Giacomo Scudellari, “Lo stretto necessario”: la recensione

Lo stretto necessario è l’esordio del cantautore romagnolo Giacomo Scudellari, prodotto da Francesco Giampaoli (Sacri Cuori). Un disco che vuole celebrare “il gusto onesto della Gioia con la g maiuscola” ribadendo che nella vita possono accadere cose belle o brutte. Ma l’importante è saperci bere sopra e non perdere l’occasione giusta.

Giacomo Scudellari traccia per traccia

Si parte dal Cantico della sambuca, già presentata come singolo, che apre con un improbabile incipit orientaleggiante, salvo aprirsi presto a sonorità tropical-etniche con umori molto più solari.
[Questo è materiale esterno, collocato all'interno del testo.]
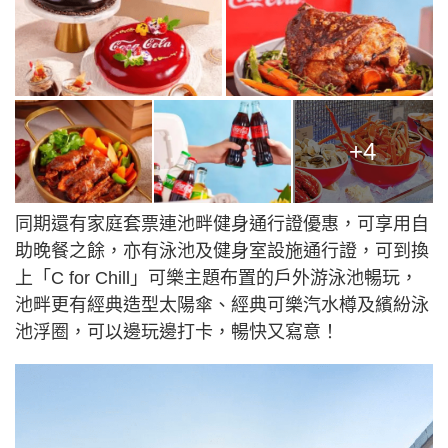
+4
同期還有家庭套票連池畔健身通行證優惠，可享用自
助晚餐之餘，亦有泳池及健身室設施通行證，可到換
上「C for Chill」可樂主題布置的戶外游泳池暢玩，
池畔更有經典造型太陽傘、經典可樂汽水樽及繽紛泳
池浮圈，可以邊玩邊打卡，暢快又寫意！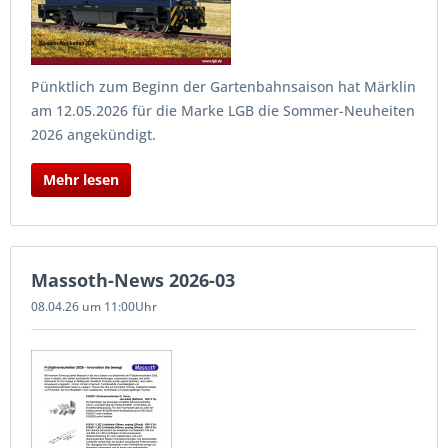
Pünktlich zum Beginn der Gartenbahnsaison hat Märklin
am 12.05.2026 für die Marke LGB die Sommer-Neuheiten
2026 angekündigt.
Mehr lesen
Massoth-News 2026-03
08.04.26 um 11:00Uhr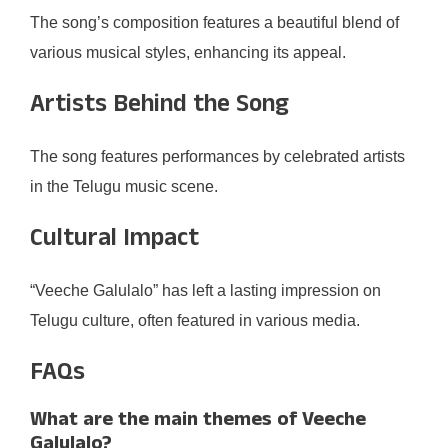
The song’s composition features a beautiful blend of
various musical styles, enhancing its appeal.
Artists Behind the Song
The song features performances by celebrated artists
in the Telugu music scene.
Cultural Impact
“Veeche Galulalo” has left a lasting impression on
Telugu culture, often featured in various media.
FAQs
What are the main themes of Veeche
Galulalo?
C’è atmosfera da big band e qualche pizzico di teatralità in Morirò in una taverna, altro brano leggermente alcolico. Un mese in Provenza è una ballata morbida e descrittiva, ma più animata nella seconda parte, con fisarmonica e molte “e” strette.

A poter scegliere è un brano vivace a elencazione, con molta fantasia sonora. Più composta La luna ha sempre, che si porta su sapori antichi, con un po’ di De André sparso a velo.

Chiedi e ti darò si tuffa in sonorità country, in un pezzo che cura bene i dettagli. Qualche tratto di morbidezze tropicali sottolinea Cose che sai. Tropicalia ma più mosse anche su Addio alla tristezza, che però non è proprio un addio, visto l’umore della conclusiva title track Lo stretto necessario.

Disco nuovo e sapori antichi per molte delle canzoni di Giacomo Scudellari, che su una base schiettamente cantautorale stende una decina di brani che, con l’aiuto di qualche bicchiere, celebrano una piccola festa di colori.